Obviamente não é todo mundo que está nessa: uma pesquisa britânica de 2023, encomendada por uma marca de saúde e bem-estar, afirma que metade das pessoas da Geração Z do país jamais subiria uma selfie sem o filtro ou edição. E, claro, como para todas as idades, terem sido expostos às fotos impecáveis e perfeitas nos últimos anos pode ter mexido com a percepção do próprio corpo. O mesmo levantamento indica que 40% dos ingleses de 16 a 25 anos – que usam telas oito horas por dia – afirmam querer mudar a aparência por causa dos filtros de Instagram.

A questão dos filtros e seus efeitos na autoimagem e na autoestima dos usuários merece muita discussão e, por sinal, é um assunto recorrente na ELLE. Issaaf, pontua, no entanto, que não é necessário patologizar a selfie. “Ela faz parte da sociabilização digital. É como se constrói como sujeito. A Geração Z vê a selfie como millennials a viam em 2014: forma de expressão e tentativa de construir a identidade nas redes. Talvez essa construção passe pelo conceito de aesthetic, que foi trend no TikTok, talvez pela câmera analógica. A autenticidade e a percepção de ser fiel a si mesmo estão em negociação o tempo todo, especialmente quando se é jovem”, afirma. E conclui: “Selfie é performance. Não é teatro, mentira ou encenação. Há contextos sociais em que performamos e decidimos os elementos sobre os quais vamos jogar a luz ou manter à sombra – fazemos isso socialmente o tempo todo. E não quer dizer que estamos mentindo”.

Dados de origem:
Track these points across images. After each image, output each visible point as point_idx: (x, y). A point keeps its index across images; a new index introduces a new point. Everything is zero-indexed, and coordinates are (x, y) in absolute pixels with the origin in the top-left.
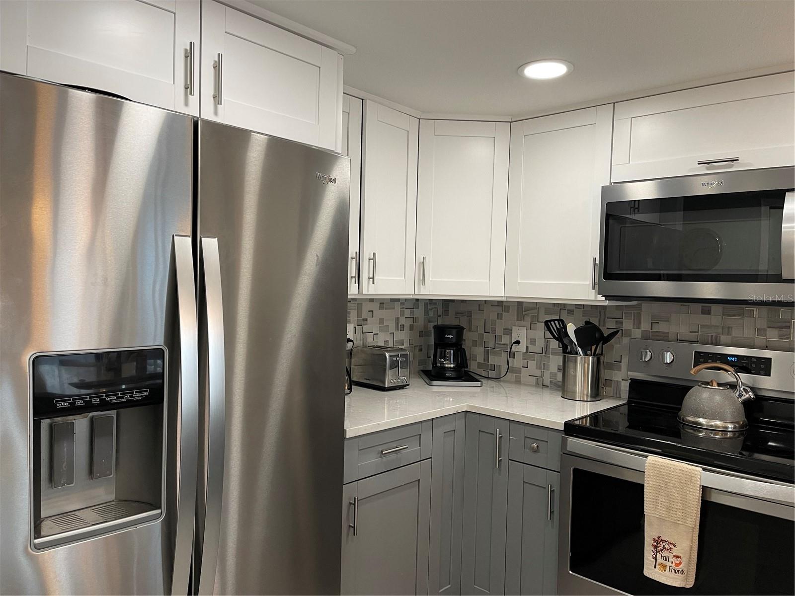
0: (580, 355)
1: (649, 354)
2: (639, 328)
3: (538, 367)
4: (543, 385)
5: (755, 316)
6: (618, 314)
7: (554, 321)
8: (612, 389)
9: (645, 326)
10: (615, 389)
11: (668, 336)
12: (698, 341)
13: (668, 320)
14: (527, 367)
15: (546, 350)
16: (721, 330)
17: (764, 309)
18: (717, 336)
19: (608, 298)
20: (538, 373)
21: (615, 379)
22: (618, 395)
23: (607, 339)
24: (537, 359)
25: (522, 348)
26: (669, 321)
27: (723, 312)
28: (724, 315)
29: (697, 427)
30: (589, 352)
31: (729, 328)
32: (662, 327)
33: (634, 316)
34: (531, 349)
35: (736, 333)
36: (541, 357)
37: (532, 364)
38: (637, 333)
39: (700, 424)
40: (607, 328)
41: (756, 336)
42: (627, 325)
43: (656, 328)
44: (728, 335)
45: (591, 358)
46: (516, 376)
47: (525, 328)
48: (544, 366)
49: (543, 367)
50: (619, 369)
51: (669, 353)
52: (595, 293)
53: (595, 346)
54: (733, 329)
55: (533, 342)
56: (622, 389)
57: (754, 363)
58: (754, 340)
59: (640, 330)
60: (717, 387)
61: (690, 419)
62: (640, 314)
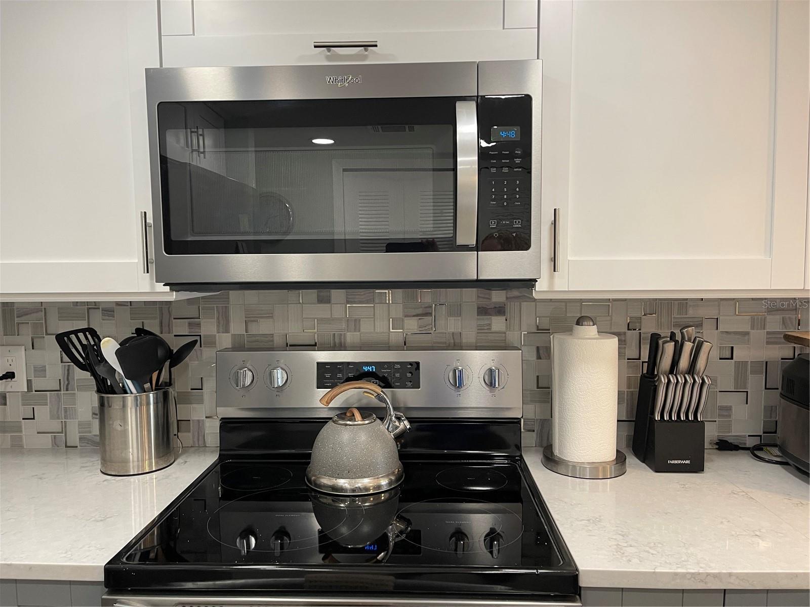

Requisitos da tarefa:
Com base no texto sobre selfies, responda às perguntas a seguir, numerando as respostas da mesma forma.
1. Segundo a pesquisa britânica de 2023, que parcela das pessoas da Geração Z do país jamais subiria uma selfie sem filtro ou edição?
2. Quantas horas por dia os ingleses de 16 a 25 anos usam telas, de acordo com o levantamento?
3. Para Issaaf, como a Geração Z vê a selfie?

Resposta da tarefa:
1. Metade.
2. Oito horas por dia.
3. Como os millennials a viam em 2014: forma de expressão e tentativa de construir a identidade nas redes.